Exercise aim – Using the data below, print exactly the line with "X137500000Y-99400000D03*", the line with "wire p22 = m[2] & q[2];", and every line between them, but none of the pictures.

====================

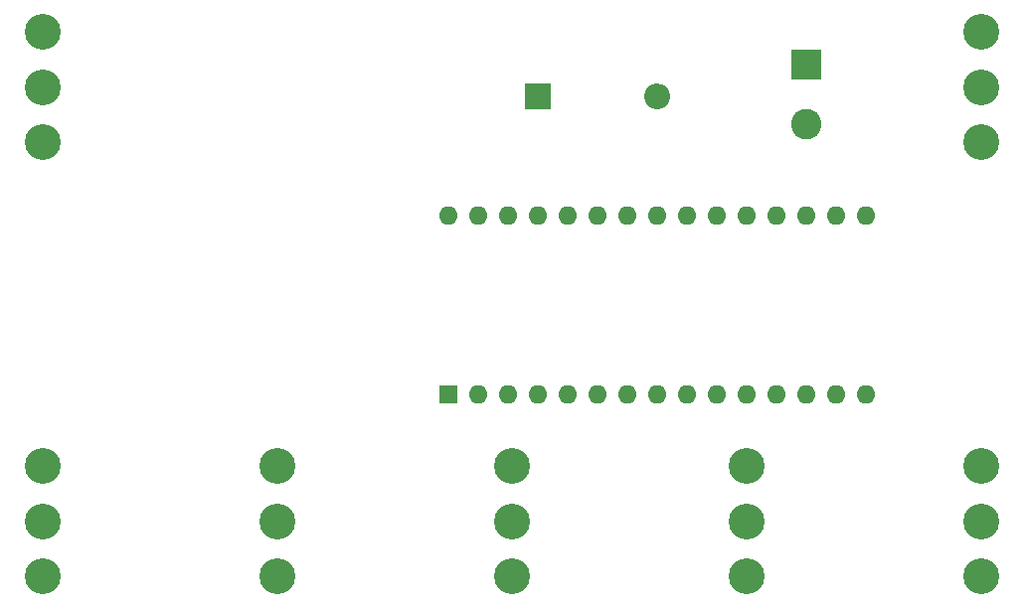
<source format=gbr>
G04 #@! TF.GenerationSoftware,KiCad,Pcbnew,(5.1.9)-1*
G04 #@! TF.CreationDate,2021-03-01T16:48:07-06:00*
G04 #@! TF.ProjectId,SW2,5357322e-6b69-4636-9164-5f7063625858,rev?*
G04 #@! TF.SameCoordinates,Original*
G04 #@! TF.FileFunction,Soldermask,Top*
G04 #@! TF.FilePolarity,Negative*
%FSLAX46Y46*%
G04 Gerber Fmt 4.6, Leading zero omitted, Abs format (unit mm)*
G04 Created by KiCad (PCBNEW (5.1.9)-1) date 2021-03-01 16:48:07*
%MOMM*%
%LPD*%
G01*
G04 APERTURE LIST*
%ADD10O,2.200000X2.200000*%
%ADD11R,2.200000X2.200000*%
%ADD12C,3.048000*%
%ADD13C,2.600000*%
%ADD14R,2.600000X2.600000*%
%ADD15O,1.600000X1.600000*%
%ADD16R,1.600000X1.600000*%
G04 APERTURE END LIST*
D10*
X109905800Y-58445400D03*
D11*
X99745800Y-58445400D03*
D12*
X77500000Y-99400000D03*
X77500000Y-94700000D03*
X77500000Y-90000000D03*
D13*
X122580400Y-60803800D03*
D14*
X122580400Y-55803800D03*
D15*
X127609600Y-68594400D03*
X127609600Y-83834400D03*
X92049600Y-68594400D03*
X125069600Y-83834400D03*
X94589600Y-68594400D03*
X122529600Y-83834400D03*
X97129600Y-68594400D03*
X119989600Y-83834400D03*
X99669600Y-68594400D03*
X117449600Y-83834400D03*
X102209600Y-68594400D03*
X114909600Y-83834400D03*
X104749600Y-68594400D03*
X112369600Y-83834400D03*
X107289600Y-68594400D03*
X109829600Y-83834400D03*
X109829600Y-68594400D03*
X107289600Y-83834400D03*
X112369600Y-68594400D03*
X104749600Y-83834400D03*
X114909600Y-68594400D03*
X102209600Y-83834400D03*
X117449600Y-68594400D03*
X99669600Y-83834400D03*
X119989600Y-68594400D03*
X97129600Y-83834400D03*
X122529600Y-68594400D03*
X94589600Y-83834400D03*
X125069600Y-68594400D03*
D16*
X92049600Y-83834400D03*
D12*
X137500000Y-62400000D03*
X137500000Y-57700000D03*
X137500000Y-53000000D03*
X57500000Y-99400000D03*
X57500000Y-94700000D03*
X57500000Y-90000000D03*
X57500000Y-62400000D03*
X57500000Y-57700000D03*
X57500000Y-53000000D03*
X97500000Y-99400000D03*
X97500000Y-94700000D03*
X97500000Y-90000000D03*
X117500000Y-99400000D03*
X117500000Y-94700000D03*
X117500000Y-90000000D03*
X137500000Y-99400000D03*
X137500000Y-94700000D03*
X137500000Y-90000000D03*
M02*

</source>
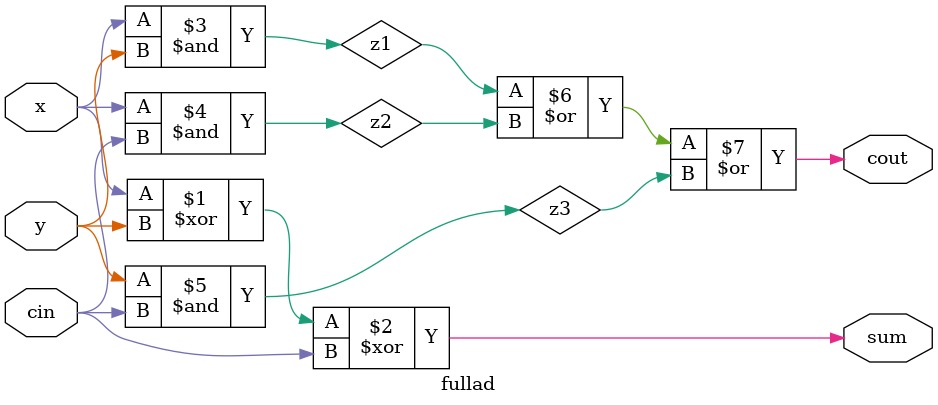
<source format=v>
/*
 * Copyright (c) 2024 Hanyuan (Bob) Huang
 * SPDX-License-Identifier: Apache-2.0
 */

`default_nettype none

module tt_um_b_8_array_multiplier(
    input  wire [7:0] ui_in,    // Dedicated inputs
    output wire [7:0] uo_out,   // Dedicated outputs
    input  wire [7:0] uio_in,   // IOs: Input path
    output wire [7:0] uio_out,  // IOs: Output path
    output wire [7:0] uio_oe,   // IOs: Enable path (active high: 0=input, 1=output)
    input  wire       ena,      // always 1 when the design is powered, so you can ignore it
    input  wire       clk,      // clock
    input  wire       rst_n     // reset_n - low to reset
);

  // All output pins must be assigned. If not used, assign to 0.

    wire [3:0] m = ui_in[7:4];
    wire [3:0] q = ui_in[3:0];
    wire [7:0] p;




//partial products 
    //partial digit 0 
    wire p00 = m[0] & q[0];
    wire p01 = m[0] & q[1];
    wire p02 = m[0] & q[2];
    wire p03 = m[0] & q[3];
    
    //partial digit 1 
    wire p10 = m[1] & q[0];
    wire p11 = m[1] & q[1];
    wire p12 = m[1] & q[2];
    wire p13 = m[1] & q[3];   
    
    //partial digit 2 
    wire p20 = m[2] & q[0];
    wire p21 = m[2] & q[1];
    wire p22 = m[2] & q[2];
    wire p23 = m[2] & q[3];
    
    //partial digit 3 
    wire p30 = m[3] & q[0];
    wire p31 = m[3] & q[1];
    wire p32 = m[3] & q[2];
    wire p33 = m[3] & q[3];
    
    
    //wiring internal signals for adders 
    wire s1, s2, s3, s4, s5, s6, s7, s8, s9;
    wire c1, c2, c3, c4, c5, c6, c7, c8, c9, c10, c11, c12;
    
    //row 1
    assign p[0] = p00;
    
    //row 2 
    fullad fa1(.cin(1'b0), .x(p01), .y(p10), .sum(p[1]), .cout(c1));
    fullad fa2(.cin(c1), .x(p02), .y(p11), .sum(s1), .cout(c2));
    fullad fa3(.cin(c2), .x(p03), .y(p12), .sum(s2), .cout(c3));
    fullad fa4(.cin(c3), .x(1'b0), .y(p13), .sum(s3), .cout(c4));
    
    //row 3 
    fullad fa5(.cin(1'b0), .x(s1), .y(p20), .sum(p[2]), .cout(c5));
    fullad fa6(.cin(c5), .x(s2), .y(p21), .sum(s4), .cout(c6));
    fullad fa7(.cin(c6), .x(s3), .y(p22), .sum(s5), .cout(c7));
    fullad fa8(.cin(c7), .x(c4), .y(p23), .sum(s6), .cout(c8));
    
    //row 4 
    fullad fa9(.cin(1'b0), .x(s4), .y(p30), .sum(p[3]), .cout(c9));
    fullad fa10(.cin(c9), .x(s5), .y(p31), .sum(s7), .cout(c10));
    fullad fa11(.cin(c10), .x(s6), .y(p32), .sum(s8), .cout(c11));
    fullad fa12(.cin(c11), .x(c8), .y(p33), .sum(s9), .cout(c12));
    
    //rest of digits 
    assign p[4] = s7;
    assign p[5] = s8;
    assign p[6] = s9;
    assign p[7] = c12;


    assign uo_out = p; 


    


  assign uio_out = 0;
  assign uio_oe  = 0;



  // List all unused inputs to prevent warnings
  wire _unused = &{ena, clk, rst_n, 1'b0};

  endmodule


module fullad(cin, x, y, sum, cout);
    input x, y, cin;
    output sum, cout;
    wire z1, z2, z3;
    
    xor(sum,x,y,cin);
    and(z1,x,y);
    and(z2,x,cin);
    and(z3,y,cin);
    
    or(cout,z1,z2,z3);
     
endmodule



</source>
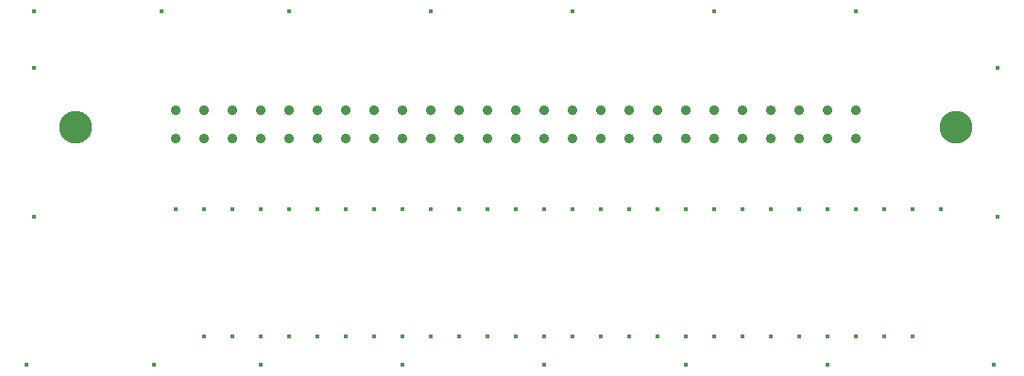
<source format=gbr>
G04 DesignSpark PCB PRO Gerber Version 10.0 Build 5299*
G04 #@! TF.Part,Single*
G04 #@! TF.FilePolarity,Positive*
%FSLAX35Y35*%
%MOIN*%
G04 #@! TA.AperFunction,ViaDrill*
%ADD26C,0.01600*%
G04 #@! TA.AperFunction,ComponentDrill*
%ADD76C,0.03500*%
%ADD145C,0.11600*%
G04 #@! TD.AperFunction*
X0Y0D02*
D02*
D26*
X121189Y58002D03*
X123689Y110502D03*
Y163002D03*
Y183002D03*
X166189Y58002D03*
X168689Y183002D03*
X173689Y113002D03*
X183689Y68002D03*
Y113002D03*
X193689Y68002D03*
Y113002D03*
X203689Y58002D03*
Y68002D03*
Y113002D03*
X213689Y68002D03*
Y113002D03*
Y183002D03*
X223689Y68002D03*
Y113002D03*
X233689Y68002D03*
X233704Y113002D03*
X243689D03*
X243704Y68002D03*
X253689Y58002D03*
Y68002D03*
Y113002D03*
X263689Y68002D03*
Y113002D03*
Y183002D03*
X273689Y113002D03*
X273781Y68002D03*
X283689D03*
Y113002D03*
X293689D03*
X293750Y68002D03*
X303689Y58002D03*
Y68002D03*
Y113002D03*
X313689Y183002D03*
X313704Y113002D03*
X313843Y68002D03*
X323689D03*
Y113002D03*
X333687Y68002D03*
X333689Y113002D03*
X343689D03*
X343796Y68002D03*
X353655D03*
X353689Y58002D03*
Y113002D03*
X363689Y68002D03*
Y113002D03*
Y183002D03*
X373689Y68002D03*
Y113002D03*
X383689Y68002D03*
Y113002D03*
X393689Y68002D03*
X393704Y113002D03*
X403689Y58002D03*
Y68002D03*
Y113002D03*
X413689Y68002D03*
Y113002D03*
Y183002D03*
X423689Y68002D03*
Y113002D03*
X433689D03*
X433779Y68002D03*
X443689Y113002D03*
X462439Y58002D03*
X463689Y110502D03*
Y163002D03*
D02*
D76*
X173810Y138002D03*
Y148002D03*
X183810Y138002D03*
Y148002D03*
X193810Y138002D03*
Y148002D03*
X203810Y138002D03*
Y148002D03*
X213810Y138002D03*
Y148002D03*
X223810Y138002D03*
Y148002D03*
X233810Y138002D03*
Y148002D03*
X243810Y138002D03*
Y148002D03*
X253810Y138002D03*
Y148002D03*
X263810Y138002D03*
Y148002D03*
X273810Y138002D03*
Y148002D03*
X283810Y138002D03*
Y148002D03*
X293810Y138002D03*
Y148002D03*
X303810Y138002D03*
Y148002D03*
X313810Y138002D03*
Y148002D03*
X323810Y138002D03*
Y148002D03*
X333810Y138002D03*
Y148002D03*
X343810Y138002D03*
Y148002D03*
X353810Y138002D03*
Y148002D03*
X363810Y138002D03*
Y148002D03*
X373810Y138002D03*
Y148002D03*
X383810Y138002D03*
Y148002D03*
X393810Y138002D03*
Y148002D03*
X403810Y138002D03*
Y148002D03*
X413810Y138002D03*
Y148002D03*
D02*
D145*
X138610Y142002D03*
X449010D03*
X0Y0D02*
M02*

</source>
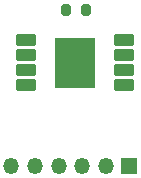
<source format=gbr>
%TF.GenerationSoftware,KiCad,Pcbnew,7.0.8*%
%TF.CreationDate,2024-10-17T19:18:06-04:00*%
%TF.ProjectId,SPIBreakout,53504942-7265-4616-9b6f-75742e6b6963,rev?*%
%TF.SameCoordinates,Original*%
%TF.FileFunction,Soldermask,Top*%
%TF.FilePolarity,Negative*%
%FSLAX46Y46*%
G04 Gerber Fmt 4.6, Leading zero omitted, Abs format (unit mm)*
G04 Created by KiCad (PCBNEW 7.0.8) date 2024-10-17 19:18:06*
%MOMM*%
%LPD*%
G01*
G04 APERTURE LIST*
G04 Aperture macros list*
%AMRoundRect*
0 Rectangle with rounded corners*
0 $1 Rounding radius*
0 $2 $3 $4 $5 $6 $7 $8 $9 X,Y pos of 4 corners*
0 Add a 4 corners polygon primitive as box body*
4,1,4,$2,$3,$4,$5,$6,$7,$8,$9,$2,$3,0*
0 Add four circle primitives for the rounded corners*
1,1,$1+$1,$2,$3*
1,1,$1+$1,$4,$5*
1,1,$1+$1,$6,$7*
1,1,$1+$1,$8,$9*
0 Add four rect primitives between the rounded corners*
20,1,$1+$1,$2,$3,$4,$5,0*
20,1,$1+$1,$4,$5,$6,$7,0*
20,1,$1+$1,$6,$7,$8,$9,0*
20,1,$1+$1,$8,$9,$2,$3,0*%
G04 Aperture macros list end*
%ADD10R,1.350000X1.350000*%
%ADD11O,1.350000X1.350000*%
%ADD12RoundRect,0.102000X-1.625000X-2.025000X1.625000X-2.025000X1.625000X2.025000X-1.625000X2.025000X0*%
%ADD13RoundRect,0.102000X-0.750000X-0.400000X0.750000X-0.400000X0.750000X0.400000X-0.750000X0.400000X0*%
%ADD14RoundRect,0.200000X-0.200000X-0.275000X0.200000X-0.275000X0.200000X0.275000X-0.200000X0.275000X0*%
G04 APERTURE END LIST*
D10*
%TO.C,J2*%
X148250000Y-93200000D03*
D11*
X146250000Y-93200000D03*
X144250000Y-93200000D03*
X142250000Y-93200000D03*
X140250000Y-93200000D03*
X138250000Y-93200000D03*
%TD*%
D12*
%TO.C,F1*%
X143640000Y-84465000D03*
D13*
X139490000Y-82560000D03*
X139490000Y-83830000D03*
X139490000Y-85100000D03*
X139490000Y-86370000D03*
X147790000Y-86370000D03*
X147790000Y-85100000D03*
X147790000Y-83830000D03*
X147790000Y-82560000D03*
%TD*%
D14*
%TO.C,10k1*%
X142900000Y-80010000D03*
X144550000Y-80010000D03*
%TD*%
M02*

</source>
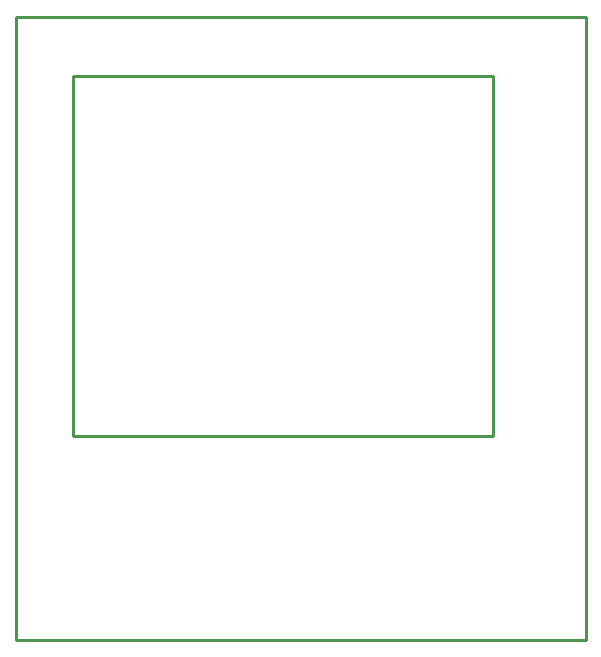
<source format=gtl>
G04 Layer: TopLayer*
G04 EasyEDA v6.5.29, 2023-07-17 16:34:51*
G04 cc60af95848b4e47b89df648a6ada5ad,10*
G04 Gerber Generator version 0.2*
G04 Scale: 100 percent, Rotated: No, Reflected: No *
G04 Dimensions in millimeters *
G04 leading zeros omitted , absolute positions ,4 integer and 5 decimal *
%FSLAX45Y45*%
%MOMM*%

%ADD10C,0.2540*%

%LPD*%
D10*
X2794000Y7366000D02*
G01*
X2794000Y4318000D01*
X6350000Y4318000D01*
X6350000Y7366000D01*
X2794000Y7366000D01*
X2311400Y7861300D02*
G01*
X2311400Y2590800D01*
X7137400Y2590800D01*
X7137400Y7861300D01*
X2311400Y7861300D01*
M02*

</source>
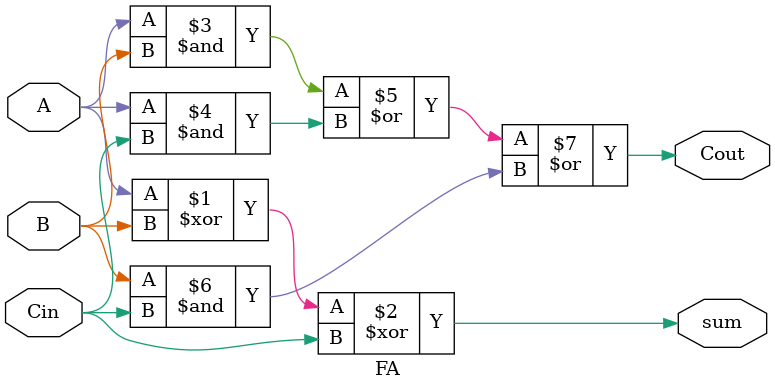
<source format=v>
`timescale 1ps/1ps
module FA (sum, Cout, A, B, Cin);
    input A,B,Cin;
    output sum,Cout;
    wire A,B,Cin;
    wire Cout,sum;
    
    assign sum = A^B^Cin ;
    assign Cout = (A & B)|(A & Cin)|(B & Cin) ;

    /*and g1(o1, nA, B, nCin);
    and g2(o2, A, nB, nCin);
    and g3(o3, nA, nB, Cin);
    and g4(o4, A, B, Cin);

    and g5(o5, nA, B, Cin);
    and g6(o6, A, nB, Cin);
    and g7(o7, A, B, nCin);

    not g8(nA, A);
    not g9(nB, B);
    not g10(nCin, Cin);

    or g11(sum, o1, o2, o3, o4);
    or g12(Cout, o5, o6, o7, o4);*/

endmodule
</source>
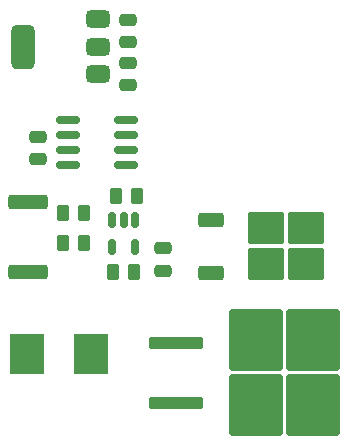
<source format=gbr>
%TF.GenerationSoftware,KiCad,Pcbnew,8.0.6*%
%TF.CreationDate,2024-11-07T10:06:34+11:00*%
%TF.ProjectId,mppt-board,6d707074-2d62-46f6-9172-642e6b696361,rev?*%
%TF.SameCoordinates,Original*%
%TF.FileFunction,Paste,Top*%
%TF.FilePolarity,Positive*%
%FSLAX46Y46*%
G04 Gerber Fmt 4.6, Leading zero omitted, Abs format (unit mm)*
G04 Created by KiCad (PCBNEW 8.0.6) date 2024-11-07 10:06:34*
%MOMM*%
%LPD*%
G01*
G04 APERTURE LIST*
G04 Aperture macros list*
%AMRoundRect*
0 Rectangle with rounded corners*
0 $1 Rounding radius*
0 $2 $3 $4 $5 $6 $7 $8 $9 X,Y pos of 4 corners*
0 Add a 4 corners polygon primitive as box body*
4,1,4,$2,$3,$4,$5,$6,$7,$8,$9,$2,$3,0*
0 Add four circle primitives for the rounded corners*
1,1,$1+$1,$2,$3*
1,1,$1+$1,$4,$5*
1,1,$1+$1,$6,$7*
1,1,$1+$1,$8,$9*
0 Add four rect primitives between the rounded corners*
20,1,$1+$1,$2,$3,$4,$5,0*
20,1,$1+$1,$4,$5,$6,$7,0*
20,1,$1+$1,$6,$7,$8,$9,0*
20,1,$1+$1,$8,$9,$2,$3,0*%
G04 Aperture macros list end*
%ADD10R,2.950000X3.500000*%
%ADD11RoundRect,0.250000X-0.262500X-0.450000X0.262500X-0.450000X0.262500X0.450000X-0.262500X0.450000X0*%
%ADD12RoundRect,0.150000X-0.150000X0.512500X-0.150000X-0.512500X0.150000X-0.512500X0.150000X0.512500X0*%
%ADD13RoundRect,0.150000X-0.825000X-0.150000X0.825000X-0.150000X0.825000X0.150000X-0.825000X0.150000X0*%
%ADD14RoundRect,0.250000X-0.475000X0.250000X-0.475000X-0.250000X0.475000X-0.250000X0.475000X0.250000X0*%
%ADD15RoundRect,0.250000X-2.050000X-0.300000X2.050000X-0.300000X2.050000X0.300000X-2.050000X0.300000X0*%
%ADD16RoundRect,0.250000X-2.025000X-2.375000X2.025000X-2.375000X2.025000X2.375000X-2.025000X2.375000X0*%
%ADD17RoundRect,0.250000X-0.850000X-0.350000X0.850000X-0.350000X0.850000X0.350000X-0.850000X0.350000X0*%
%ADD18RoundRect,0.250000X-1.275000X-1.125000X1.275000X-1.125000X1.275000X1.125000X-1.275000X1.125000X0*%
%ADD19RoundRect,0.250000X0.475000X-0.250000X0.475000X0.250000X-0.475000X0.250000X-0.475000X-0.250000X0*%
%ADD20RoundRect,0.375000X0.625000X0.375000X-0.625000X0.375000X-0.625000X-0.375000X0.625000X-0.375000X0*%
%ADD21RoundRect,0.500000X0.500000X1.400000X-0.500000X1.400000X-0.500000X-1.400000X0.500000X-1.400000X0*%
%ADD22RoundRect,0.250000X-1.425000X0.362500X-1.425000X-0.362500X1.425000X-0.362500X1.425000X0.362500X0*%
G04 APERTURE END LIST*
D10*
%TO.C,L1*%
X73375000Y-80100000D03*
X78825000Y-80100000D03*
%TD*%
D11*
%TO.C,R2*%
X76427500Y-68210000D03*
X78252500Y-68210000D03*
%TD*%
D12*
%TO.C,U1*%
X82540000Y-68822500D03*
X81590000Y-68822500D03*
X80640000Y-68822500D03*
X80640000Y-71097500D03*
X82540000Y-71097500D03*
%TD*%
D11*
%TO.C,R5*%
X80677500Y-73210000D03*
X82502500Y-73210000D03*
%TD*%
%TO.C,R4*%
X80927500Y-66710000D03*
X82752500Y-66710000D03*
%TD*%
%TO.C,R3*%
X76427500Y-70710000D03*
X78252500Y-70710000D03*
%TD*%
D13*
%TO.C,U3*%
X76865000Y-60305000D03*
X76865000Y-61575000D03*
X76865000Y-62845000D03*
X76865000Y-64115000D03*
X81815000Y-64115000D03*
X81815000Y-62845000D03*
X81815000Y-61575000D03*
X81815000Y-60305000D03*
%TD*%
D14*
%TO.C,C1*%
X84940000Y-71160000D03*
X84940000Y-73060000D03*
%TD*%
%TO.C,C3*%
X74340000Y-61760000D03*
X74340000Y-63660000D03*
%TD*%
D15*
%TO.C,D1*%
X86050000Y-79160000D03*
D16*
X92775000Y-78925000D03*
X92775000Y-84475000D03*
X97625000Y-78925000D03*
X97625000Y-84475000D03*
D15*
X86050000Y-84240000D03*
%TD*%
D17*
%TO.C,Q1*%
X89025000Y-68745000D03*
D18*
X93650000Y-69500000D03*
X93650000Y-72550000D03*
X97000000Y-69500000D03*
X97000000Y-72550000D03*
D17*
X89025000Y-73305000D03*
%TD*%
D19*
%TO.C,C4*%
X82000000Y-57350000D03*
X82000000Y-55450000D03*
%TD*%
D14*
%TO.C,C5*%
X82000000Y-51850000D03*
X82000000Y-53750000D03*
%TD*%
D20*
%TO.C,U2*%
X79400000Y-56400000D03*
X79400000Y-54100000D03*
D21*
X73100000Y-54100000D03*
D20*
X79400000Y-51800000D03*
%TD*%
D22*
%TO.C,R1*%
X73500000Y-73162500D03*
X73500000Y-67237500D03*
%TD*%
M02*

</source>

====================

Answer space –
X137500000Y-99400000D03*
X137500000Y-94700000D03*
X137500000Y-90000000D03*
M02*

</source>
<source format=v>
/*
 * Copyright (c) 2024 Hanyuan (Bob) Huang
 * SPDX-License-Identifier: Apache-2.0
 */

`default_nettype none

module tt_um_b_8_array_multiplier(
    input  wire [7:0] ui_in,    // Dedicated inputs
    output wire [7:0] uo_out,   // Dedicated outputs
    input  wire [7:0] uio_in,   // IOs: Input path
    output wire [7:0] uio_out,  // IOs: Output path
    output wire [7:0] uio_oe,   // IOs: Enable path (active high: 0=input, 1=output)
    input  wire       ena,      // always 1 when the design is powered, so you can ignore it
    input  wire       clk,      // clock
    input  wire       rst_n     // reset_n - low to reset
);

  // All output pins must be assigned. If not used, assign to 0.

    wire [3:0] m = ui_in[7:4];
    wire [3:0] q = ui_in[3:0];
    wire [7:0] p;




//partial products 
    //partial digit 0 
    wire p00 = m[0] & q[0];
    wire p01 = m[0] & q[1];
    wire p02 = m[0] & q[2];
    wire p03 = m[0] & q[3];
    
    //partial digit 1 
    wire p10 = m[1] & q[0];
    wire p11 = m[1] & q[1];
    wire p12 = m[1] & q[2];
    wire p13 = m[1] & q[3];   
    
    //partial digit 2 
    wire p20 = m[2] & q[0];
    wire p21 = m[2] & q[1];
    wire p22 = m[2] & q[2];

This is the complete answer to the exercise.